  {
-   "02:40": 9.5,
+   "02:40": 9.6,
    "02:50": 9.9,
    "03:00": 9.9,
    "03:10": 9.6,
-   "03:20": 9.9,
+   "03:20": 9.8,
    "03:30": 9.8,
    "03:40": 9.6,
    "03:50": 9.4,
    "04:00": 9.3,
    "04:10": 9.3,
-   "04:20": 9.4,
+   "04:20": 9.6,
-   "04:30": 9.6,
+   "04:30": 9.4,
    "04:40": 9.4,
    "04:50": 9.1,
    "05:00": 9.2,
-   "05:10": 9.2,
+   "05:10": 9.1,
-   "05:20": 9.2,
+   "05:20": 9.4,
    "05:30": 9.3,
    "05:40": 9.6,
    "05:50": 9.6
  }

---

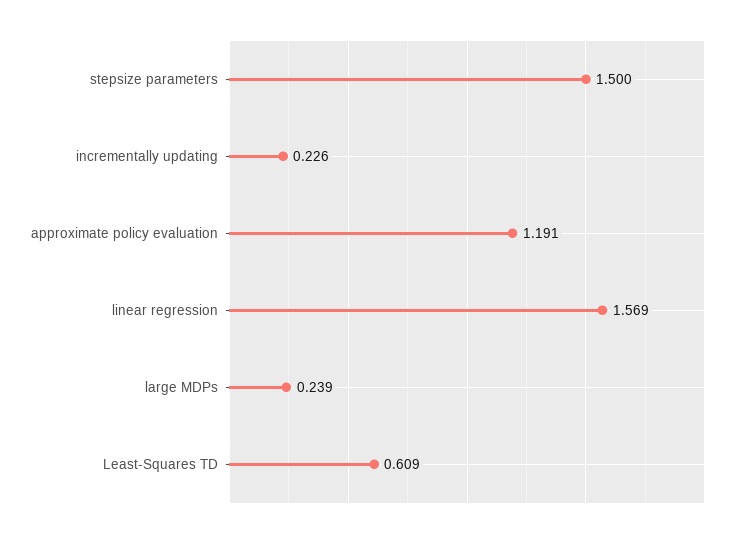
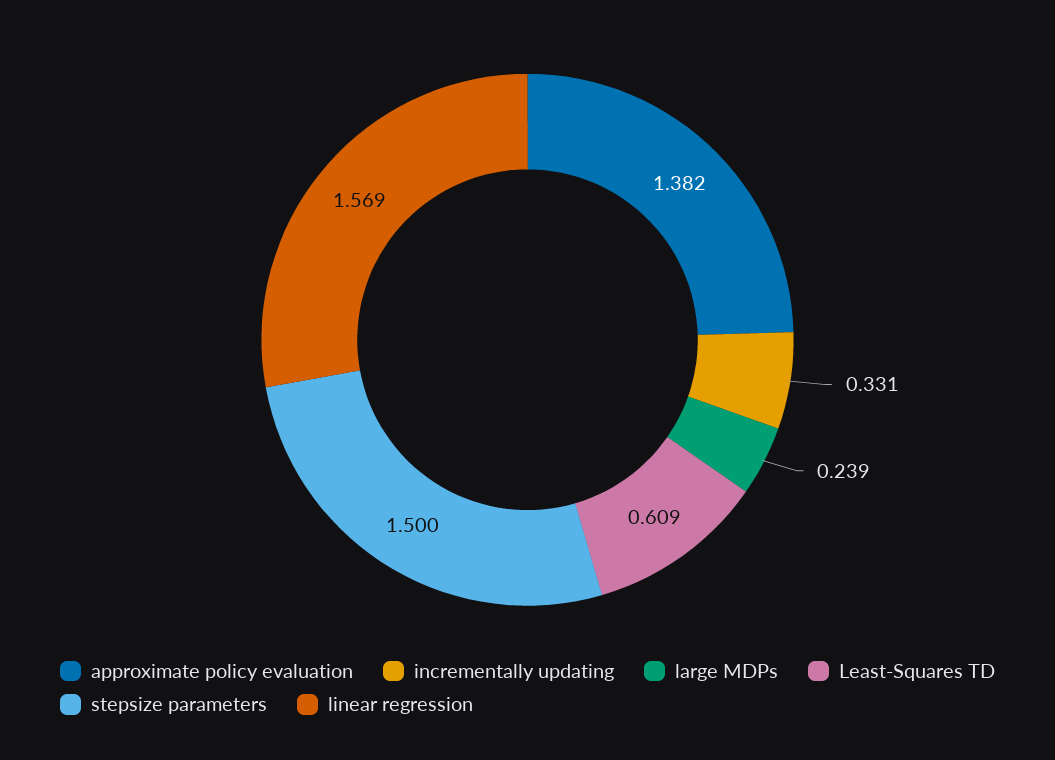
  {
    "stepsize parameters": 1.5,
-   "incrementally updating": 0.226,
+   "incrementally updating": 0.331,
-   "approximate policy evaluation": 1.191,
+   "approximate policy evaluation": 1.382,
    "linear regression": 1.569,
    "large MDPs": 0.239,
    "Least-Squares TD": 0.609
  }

---

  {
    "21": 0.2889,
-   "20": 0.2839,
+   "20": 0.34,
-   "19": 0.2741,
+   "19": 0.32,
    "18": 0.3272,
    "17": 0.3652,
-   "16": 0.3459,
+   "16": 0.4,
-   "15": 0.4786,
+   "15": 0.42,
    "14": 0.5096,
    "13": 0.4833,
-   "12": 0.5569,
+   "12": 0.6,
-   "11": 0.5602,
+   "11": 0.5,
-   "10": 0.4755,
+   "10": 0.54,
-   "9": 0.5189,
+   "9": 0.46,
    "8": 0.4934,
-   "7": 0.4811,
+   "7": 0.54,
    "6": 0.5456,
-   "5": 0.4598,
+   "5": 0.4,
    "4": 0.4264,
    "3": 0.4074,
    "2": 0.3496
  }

---

■ **EXERCISE BRIEF**: Track down every line of the material containing the string "policy", and copy it.

■ **RESULT OF THE EXERCISE**:
-   "approximate policy evaluation": 1.191,
+   "approximate policy evaluation": 1.382,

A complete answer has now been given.